Die „Explosion“ blieb also aus. Auch wenn es einige kurze Höhenflüge gab, so z.B. als die Journalistin Caroline Fetscher im Tagesspiegel mein Buch besprochen hat. Danach dachte ich kurz: Oh mein Gott, was kommt jetzt? Rein auf meine Person bezogen beruhigt mich die ausbleibende Explosion wiederum auch etwas. Ich mag an sich keinen Rummel um meine Person. Ich mag es auch nicht, wenn ich bewundert werde. Ich sehe mich eher als „Arbeiter“, der sich einfach durch Texte und Infos wühlt, diese sortiert, zentrale Ergebnisse herausnimmt und einfach alles zusammenfasst. Man mag meinen Fleiß würdigen, Neues schaffe ich nicht, das tun eher die Forschenden, die die Studien durchführen und veröffentlichen, auf die ich mich dann beziehen kann.
Um so mehr freut es mich, dass überall immer mehr Fachleute eine Art „Zündschnur“ für eine Art „Bombe“ entzünden. Dazu gehört vor allem die enorm dynamische und sich stark beschleunigende Adverse Childhood Experiences (ACEs) Forschung. Dazu gehören aber auch Zusammenfassungen bzgl. einzelner Belastungsfaktoren und deren Folgen wie beispielsweise der Bericht „Corporal punishment of children: summary of its impacts and associations“ (2021), in dem es heißt:
“The evidence that corporal punishment is harmful to children, adults and societies is overwhelming – the more than 300 studies included in this review show associations between corporal punishment and a wide range of negative outcomes, while no studies have found evidence of any benefits. Corporal punishment causes direct physical harm to children and impacts negatively in the short- and long-term on their mental and physical health and education. Far from teaching children how to behave, it impairs moral internalisation, increases antisocial behaviour and damages family relationships. It increases aggression in children and increases the likelihood of perpetrating and experiencing violence as an adult. It is closely linked to other forms of violence in societies, and ending it is essential in combatting other violence, including partner violence”.
Ich kann mich also etwas entspannen, wir laufen Stück für Stück auf die „Explosion“ zu.
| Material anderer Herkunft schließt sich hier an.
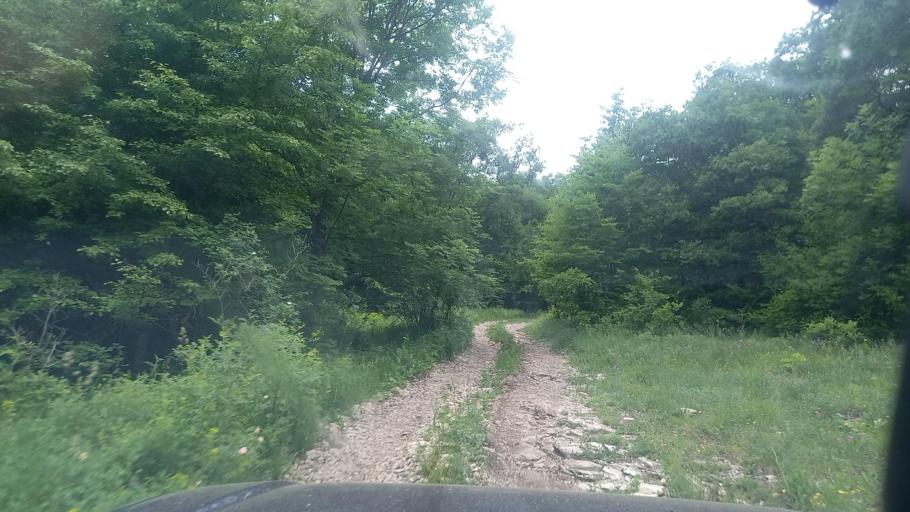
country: RU
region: Karachayevo-Cherkesiya
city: Pregradnaya
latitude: 44.0286
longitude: 41.3041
Was meine ich eigentlich mit der Explosion? Ich habe da ein inneres Bild vor Augen, das einem Misch aus der öffentlichen Debatte um Kindesmissbrauch in der Kirche und der Debatte um die Klimakrise gleicht. Also einer stetigen, jahrelangen öffentlichen Debatte (inkl. Titelstorys in den Medien), die zu einer traumainformierten und sich der kollektiven, individuellen, politischen, sozialen und ökonomischen Folgen von belastenden Kindheitserfahrungen bewussten Gesellschaft führt. Einer Gesellschaft, die sich bewusst macht, wie sehr sie von Kindheiten geprägt ist. Vielleicht ist „Explosion“ also auch das falsche Wort. Aber einen zentralen Auslöser oder auch mehrere muss es wohl geben. Es gab diese Auslöser bzgl. der Kirche ebenso wie bei der Klimadebatte (z.B. mit Greta Thunberg und ihrem anfangs einsamen Protest an den Freitagen).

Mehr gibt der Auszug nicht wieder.